▸ Aim of the task:
How many lines of the records below contain the string "施工時間", with case counting? Reply with the number only.

▸ Recorded information:
- - -

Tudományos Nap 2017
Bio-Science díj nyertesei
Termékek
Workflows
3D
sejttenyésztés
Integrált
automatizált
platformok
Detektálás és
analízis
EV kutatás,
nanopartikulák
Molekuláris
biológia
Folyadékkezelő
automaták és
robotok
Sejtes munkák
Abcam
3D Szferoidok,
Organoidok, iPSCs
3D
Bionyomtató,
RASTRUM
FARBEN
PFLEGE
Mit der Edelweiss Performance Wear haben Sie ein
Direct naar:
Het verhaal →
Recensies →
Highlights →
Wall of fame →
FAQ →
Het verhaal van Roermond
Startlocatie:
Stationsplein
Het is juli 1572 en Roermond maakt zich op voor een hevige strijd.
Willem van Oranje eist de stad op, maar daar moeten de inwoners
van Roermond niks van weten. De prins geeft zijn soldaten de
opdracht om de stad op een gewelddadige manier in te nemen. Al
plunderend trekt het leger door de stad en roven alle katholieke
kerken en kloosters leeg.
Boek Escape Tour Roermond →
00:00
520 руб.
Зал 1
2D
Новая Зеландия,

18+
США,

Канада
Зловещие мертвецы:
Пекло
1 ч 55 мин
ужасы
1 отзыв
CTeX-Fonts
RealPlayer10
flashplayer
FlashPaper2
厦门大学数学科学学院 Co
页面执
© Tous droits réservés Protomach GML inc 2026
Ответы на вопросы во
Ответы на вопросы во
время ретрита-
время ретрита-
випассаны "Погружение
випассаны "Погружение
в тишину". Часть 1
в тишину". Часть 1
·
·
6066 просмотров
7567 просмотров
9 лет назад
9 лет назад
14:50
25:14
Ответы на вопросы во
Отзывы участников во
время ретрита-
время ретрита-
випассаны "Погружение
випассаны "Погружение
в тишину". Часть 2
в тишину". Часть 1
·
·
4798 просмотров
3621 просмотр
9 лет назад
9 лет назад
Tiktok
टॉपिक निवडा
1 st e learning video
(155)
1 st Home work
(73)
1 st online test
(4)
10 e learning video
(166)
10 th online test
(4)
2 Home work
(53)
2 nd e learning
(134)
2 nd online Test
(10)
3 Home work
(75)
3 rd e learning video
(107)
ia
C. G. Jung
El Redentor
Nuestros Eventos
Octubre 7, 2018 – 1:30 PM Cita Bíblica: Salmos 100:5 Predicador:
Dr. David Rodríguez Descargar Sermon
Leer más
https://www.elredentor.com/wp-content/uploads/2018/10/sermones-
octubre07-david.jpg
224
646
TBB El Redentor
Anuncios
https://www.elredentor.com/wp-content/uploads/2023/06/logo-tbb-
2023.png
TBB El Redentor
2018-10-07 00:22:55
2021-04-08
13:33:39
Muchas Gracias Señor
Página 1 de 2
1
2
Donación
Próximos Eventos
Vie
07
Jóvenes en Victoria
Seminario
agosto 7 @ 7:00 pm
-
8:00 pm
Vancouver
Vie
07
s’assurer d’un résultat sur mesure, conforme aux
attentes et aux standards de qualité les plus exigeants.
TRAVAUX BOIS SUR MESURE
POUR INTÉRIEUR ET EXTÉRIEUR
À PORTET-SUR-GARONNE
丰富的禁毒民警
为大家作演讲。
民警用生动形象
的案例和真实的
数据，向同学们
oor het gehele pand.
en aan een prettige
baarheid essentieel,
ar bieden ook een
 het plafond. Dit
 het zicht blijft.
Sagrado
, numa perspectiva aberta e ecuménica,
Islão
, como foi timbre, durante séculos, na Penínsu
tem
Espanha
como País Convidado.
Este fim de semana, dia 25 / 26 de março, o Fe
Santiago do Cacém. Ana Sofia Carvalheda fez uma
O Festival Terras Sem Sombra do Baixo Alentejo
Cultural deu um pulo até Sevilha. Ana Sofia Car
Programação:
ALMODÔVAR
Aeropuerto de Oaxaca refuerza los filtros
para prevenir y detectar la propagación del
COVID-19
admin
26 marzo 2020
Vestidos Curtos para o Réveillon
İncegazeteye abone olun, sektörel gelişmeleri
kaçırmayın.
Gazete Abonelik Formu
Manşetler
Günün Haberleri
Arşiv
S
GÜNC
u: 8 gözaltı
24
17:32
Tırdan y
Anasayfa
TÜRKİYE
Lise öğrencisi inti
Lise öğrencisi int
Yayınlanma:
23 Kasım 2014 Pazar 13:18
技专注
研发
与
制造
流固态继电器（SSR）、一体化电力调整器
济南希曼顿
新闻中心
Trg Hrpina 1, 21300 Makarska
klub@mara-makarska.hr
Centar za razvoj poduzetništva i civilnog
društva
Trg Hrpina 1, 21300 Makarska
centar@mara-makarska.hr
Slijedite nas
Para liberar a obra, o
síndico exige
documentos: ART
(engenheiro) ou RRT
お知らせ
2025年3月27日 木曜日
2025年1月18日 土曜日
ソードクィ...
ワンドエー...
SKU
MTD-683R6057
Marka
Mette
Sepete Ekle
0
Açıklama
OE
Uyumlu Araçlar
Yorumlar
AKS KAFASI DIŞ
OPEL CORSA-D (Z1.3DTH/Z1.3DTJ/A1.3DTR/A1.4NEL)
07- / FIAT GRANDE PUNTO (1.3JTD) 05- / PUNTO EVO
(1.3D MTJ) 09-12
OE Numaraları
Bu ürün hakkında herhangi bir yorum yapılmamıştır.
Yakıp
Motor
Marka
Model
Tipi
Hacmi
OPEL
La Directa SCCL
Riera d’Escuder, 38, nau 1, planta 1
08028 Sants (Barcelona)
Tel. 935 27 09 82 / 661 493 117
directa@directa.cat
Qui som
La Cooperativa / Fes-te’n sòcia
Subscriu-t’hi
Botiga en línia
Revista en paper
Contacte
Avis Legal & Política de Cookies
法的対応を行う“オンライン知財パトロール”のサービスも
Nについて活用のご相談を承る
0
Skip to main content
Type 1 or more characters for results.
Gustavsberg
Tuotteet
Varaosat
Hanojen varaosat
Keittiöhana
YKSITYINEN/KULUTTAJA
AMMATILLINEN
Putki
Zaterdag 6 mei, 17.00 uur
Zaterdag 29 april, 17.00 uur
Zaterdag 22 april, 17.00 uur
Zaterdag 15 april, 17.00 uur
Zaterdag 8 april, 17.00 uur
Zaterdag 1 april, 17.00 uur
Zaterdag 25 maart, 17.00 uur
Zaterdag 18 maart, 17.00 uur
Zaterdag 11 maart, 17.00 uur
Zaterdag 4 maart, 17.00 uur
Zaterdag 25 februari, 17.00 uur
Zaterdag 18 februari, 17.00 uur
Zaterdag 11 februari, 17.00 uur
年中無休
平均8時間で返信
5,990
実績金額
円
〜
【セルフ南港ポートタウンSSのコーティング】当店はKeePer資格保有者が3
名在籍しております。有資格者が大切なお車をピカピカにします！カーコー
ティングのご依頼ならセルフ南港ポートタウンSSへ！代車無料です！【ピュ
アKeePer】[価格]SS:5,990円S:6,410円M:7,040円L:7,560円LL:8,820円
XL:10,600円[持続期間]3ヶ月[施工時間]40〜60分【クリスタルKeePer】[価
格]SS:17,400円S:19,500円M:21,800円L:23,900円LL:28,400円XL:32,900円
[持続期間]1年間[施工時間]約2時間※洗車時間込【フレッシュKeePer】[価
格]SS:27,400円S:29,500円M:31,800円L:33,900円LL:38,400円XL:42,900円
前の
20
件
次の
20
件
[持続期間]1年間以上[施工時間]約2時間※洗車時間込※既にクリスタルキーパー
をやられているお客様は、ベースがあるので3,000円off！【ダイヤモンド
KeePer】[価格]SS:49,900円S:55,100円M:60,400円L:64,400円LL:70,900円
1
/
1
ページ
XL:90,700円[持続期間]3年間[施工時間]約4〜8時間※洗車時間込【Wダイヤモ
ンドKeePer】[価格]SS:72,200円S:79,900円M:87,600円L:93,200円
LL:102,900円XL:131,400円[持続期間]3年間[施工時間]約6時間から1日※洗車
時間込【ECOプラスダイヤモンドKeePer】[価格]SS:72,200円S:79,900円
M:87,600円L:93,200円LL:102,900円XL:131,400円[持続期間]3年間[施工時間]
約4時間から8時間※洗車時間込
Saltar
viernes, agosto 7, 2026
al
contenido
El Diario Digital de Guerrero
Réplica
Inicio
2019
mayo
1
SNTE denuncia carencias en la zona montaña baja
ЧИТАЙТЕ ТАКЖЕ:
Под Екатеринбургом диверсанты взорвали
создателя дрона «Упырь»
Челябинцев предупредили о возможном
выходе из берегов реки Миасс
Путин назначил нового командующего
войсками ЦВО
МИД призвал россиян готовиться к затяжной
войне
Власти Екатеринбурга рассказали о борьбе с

- - -

▸ Your solution:
6